Professor JOI has decided to analyse the diary in the following manner:

• We will analyse a certain period of time. The period of time will be a consecutive set of days within the N days recorded in the diary.
• The importance of event type t in the period is defined as t * (the number of time an event of type t occurred in the research period).
• Of all the types of events, we want to find the importance of the type of event with the maximum importance.

You have been ordered to write a program to help Professor JOI with his analysis. Given the N days recorded in the diary and Q research periods Professor JOI wants to analyse, find the maximum importance in each of the research periods.

Input

Read from standard input.

• On the first line, there are two integers N and Q. N is the number of days recorded in the diary and Q is the number of research periods you are to analyse.
• On the next line, there are N integers X_i, ..., X_N. X_i (1 ≤ i ≤ N) is the type of the event that occured on the i^th day.
• Of the next Q lines, the j^th line (1 ≤ j ≤ Q) contains two integers A_j and B_j (1 ≤ A_j ≤ B_j ≤ N). This means the j^th research period is from the A_j^th to the B_j^th day.

Output

Output to standard output.

• On the j^th line, print the one integer representing the maximum importance in the j^th research period.

Constraints

All test cases satisfy the following constraints.

• 1 ≤ N ≤ 100 000.
• 1 ≤ Q ≤ 100 000.
• 1 ≤ X_i ≤ 1 000 000 000. (1 ≤ i ≤ N).

Subtasks

Subtask 1 (5 points):

The following constraints are satisfied.

• N ≤ 100.
• Q ≤ 100.

Subtask 2 (10 points):

The following constraints are satisfied.

• N ≤ 5000.
• Q ≤ 5000.

Subtask 3 (25 points):

i and j such that A_i ≤ A_j ≤ B_j ≤ B_i (1 ≤ i ≤ Q, 1 ≤ j ≤ Q, i ≠ j) do not exist in the input.

Subtask 4 (60 points):

No further constraints.

Sample Input 1

5 5
9 8 7 8 9
1 2
3 4
4 4
1 4
2 4

Sample Output 1

9
8
8
16
16

Explanation

The diary is 5 days long and contains only events of type 7, 8 and 9.

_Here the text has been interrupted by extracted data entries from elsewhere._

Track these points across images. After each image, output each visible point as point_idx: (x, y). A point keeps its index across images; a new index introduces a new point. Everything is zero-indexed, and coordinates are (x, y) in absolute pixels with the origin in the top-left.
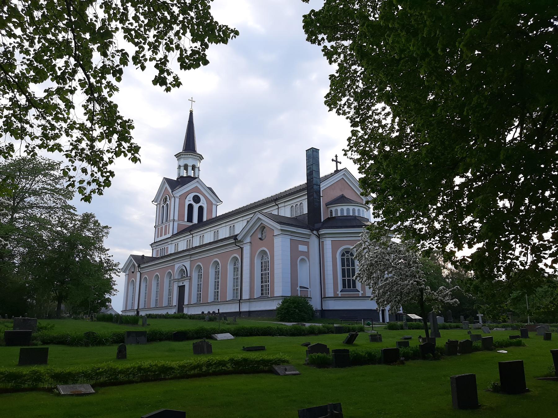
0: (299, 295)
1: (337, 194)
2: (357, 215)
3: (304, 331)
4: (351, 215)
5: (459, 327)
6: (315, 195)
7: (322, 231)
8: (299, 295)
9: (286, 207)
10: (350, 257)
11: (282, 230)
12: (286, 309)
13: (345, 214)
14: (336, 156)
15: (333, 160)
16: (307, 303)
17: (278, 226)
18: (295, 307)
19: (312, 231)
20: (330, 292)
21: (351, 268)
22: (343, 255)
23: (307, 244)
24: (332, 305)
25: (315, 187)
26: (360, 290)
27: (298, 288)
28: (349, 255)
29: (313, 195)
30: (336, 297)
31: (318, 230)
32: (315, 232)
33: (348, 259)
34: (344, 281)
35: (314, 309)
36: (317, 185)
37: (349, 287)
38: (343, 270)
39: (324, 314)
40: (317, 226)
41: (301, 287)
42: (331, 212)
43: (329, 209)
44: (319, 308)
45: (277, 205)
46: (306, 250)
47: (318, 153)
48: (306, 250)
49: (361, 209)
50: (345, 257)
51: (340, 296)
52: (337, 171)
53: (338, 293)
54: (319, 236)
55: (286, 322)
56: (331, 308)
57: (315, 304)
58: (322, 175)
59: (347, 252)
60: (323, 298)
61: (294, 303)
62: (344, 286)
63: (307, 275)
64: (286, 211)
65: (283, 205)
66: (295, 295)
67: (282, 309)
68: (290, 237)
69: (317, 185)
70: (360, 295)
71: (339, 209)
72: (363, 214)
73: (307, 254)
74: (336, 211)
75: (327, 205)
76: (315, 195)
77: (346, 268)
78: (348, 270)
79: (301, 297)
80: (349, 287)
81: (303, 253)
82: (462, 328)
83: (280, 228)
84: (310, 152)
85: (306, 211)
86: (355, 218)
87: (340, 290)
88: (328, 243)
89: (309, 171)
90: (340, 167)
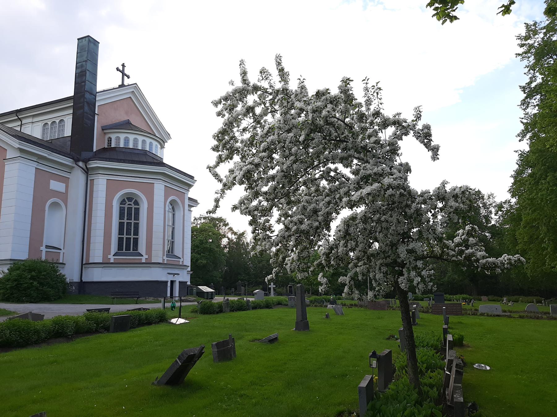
0: (43, 258)
1: (120, 116)
2: (148, 149)
3: (37, 332)
4: (140, 148)
5: (281, 304)
6: (86, 108)
7: (93, 164)
8: (43, 258)
9: (35, 124)
10: (133, 206)
11: (21, 150)
12: (16, 280)
13: (131, 146)
14: (123, 65)
15: (118, 69)
16: (56, 271)
17: (16, 143)
18: (33, 278)
19: (76, 161)
20: (97, 255)
21: (133, 221)
22: (123, 202)
23: (65, 180)
24: (98, 275)
25: (87, 96)
26: (143, 253)
27: (43, 248)
28: (132, 203)
29: (83, 107)
30: (105, 264)
31: (86, 161)
32: (81, 164)
33: (130, 209)
34: (120, 240)
35: (68, 280)
36: (91, 94)
37: (128, 248)
38: (121, 225)
39: (85, 290)
40: (85, 155)
41: (47, 247)
42: (110, 140)
43: (107, 136)
44: (76, 279)
45: (20, 119)
46: (63, 190)
47: (97, 47)
48: (63, 190)
49: (155, 143)
50: (126, 206)
51: (112, 261)
52: (122, 85)
53: (109, 257)
54: (87, 171)
55: (19, 301)
56: (96, 279)
57: (71, 273)
58: (98, 90)
59: (130, 199)
60: (85, 264)
61: (30, 271)
62: (120, 247)
63: (61, 231)
64: (34, 130)
65: (30, 120)
66: (35, 258)
67: (8, 280)
68: (35, 165)
69: (91, 94)
70: (144, 261)
71: (122, 136)
72: (156, 150)
73: (64, 196)
74: (118, 139)
75: (104, 128)
76: (86, 108)
77: (125, 221)
78: (129, 224)
79: (46, 262)
80: (128, 248)
81: (56, 193)
82: (287, 305)
83: (18, 146)
84: (85, 42)
85: (68, 132)
86: (144, 153)
87: (113, 253)
88: (101, 183)
89: (79, 71)
90: (127, 82)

• From days 1 to 2, event type 7 is of importance 7 * 0 = 0, event type 8 is of importance 8 * 1 = 8, and event type 9 is of importance 9 * 1 = 9. The maximum importance event type has importance 9.
• From days 3 to 4, event type 7 is of importance 7 * 1 = 7, event type 8 is of importance 8 * 1 = 8, and event type 9 is of importance 9 * 0 = 0. The maximum importance event type has importance 8.
• From days 4 to 4, event type 7 is of importance 7 * 0 = 0, event type 8 is of importance 8 * 1 = 8, and event type 9 is of importance 9 * 0 = 0. The maximum importance event type has importance 8.
• From days 1 to 4, event type 7 is of importance 7 * 1 = 7, event type 8 is of importance 8 * 2 = 16, and event type 9 is of importance 9 * 1 = 9. The maximum importance event type has importance 16.
• From days 2 to 4, event type 7 is of importance 7 * 1 = 7, event type 8 is of importance 8 * 2 = 16, and event type 9 is of importance 9 * 0 = 0. The maximum importance event type has importance 16.

Sample Input 2

8 4
9 9 19 9 9 15 9 19
1 4
4 6
3 5
5 8

Sample Output 2

27
18
19
19

Explanation

This test case satisfies the conditions in subtask 3.